__Problem statement__: Lay out every line of text from the records below as a Markdown table with the columns "Row" and "Line," numbering the rows and leaving out blank lines and the pictures.

__Saved entries__:
◇ ◇ ◇
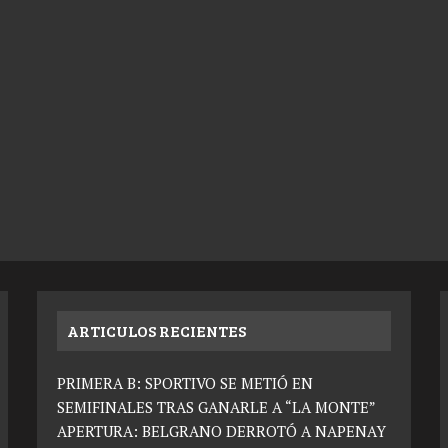
ARTICULOS RECIENTES
PRIMERA B: SPORTIVO SE METIÓ EN
SEMIFINALES TRAS GANARLE A “LA MONTE”
APERTURA: BELGRANO DERROTÓ A NAPENAY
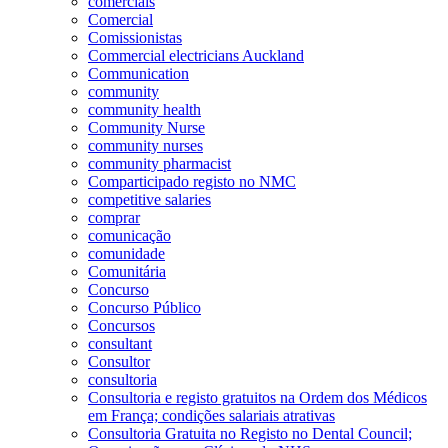
comerciais
Comercial
Comissionistas
Commercial electricians Auckland
Communication
community
community health
Community Nurse
community nurses
community pharmacist
Comparticipado registo no NMC
competitive salaries
comprar
comunicação
comunidade
Comunitária
Concurso
Concurso Público
Concursos
consultant
Consultor
consultoria
Consultoria e registo gratuitos na Ordem dos Médicos
em França; condições salariais atrativas
Consultoria Gratuita no Registo no Dental Council;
◇ ◇ ◇
__Exercise answer__:
| Row | Line |
|---|---|
| 1 | ARTICULOS RECIENTES |
| 2 | PRIMERA B: SPORTIVO SE METIÓ EN |
| 3 | SEMIFINALES TRAS GANARLE A “LA MONTE” |
| 4 | APERTURA: BELGRANO DERROTÓ A NAPENAY |
| 5 | comerciais |
| 6 | Comercial |
| 7 | Comissionistas |
| 8 | Commercial electricians Auckland |
| 9 | Communication |
| 10 | community |
| 11 | community health |
| 12 | Community Nurse |
| 13 | community nurses |
| 14 | community pharmacist |
| 15 | Comparticipado registo no NMC |
| 16 | competitive salaries |
| 17 | comprar |
| 18 | comunicação |
| 19 | comunidade |
| 20 | Comunitária |
| 21 | Concurso |
| 22 | Concurso Público |
| 23 | Concursos |
| 24 | consultant |
| 25 | Consultor |
| 26 | consultoria |
| 27 | Consultoria e registo gratuitos na Ordem dos Médicos |
| 28 | em França; condições salariais atrativas |
| 29 | Consultoria Gratuita no Registo no Dental Council; |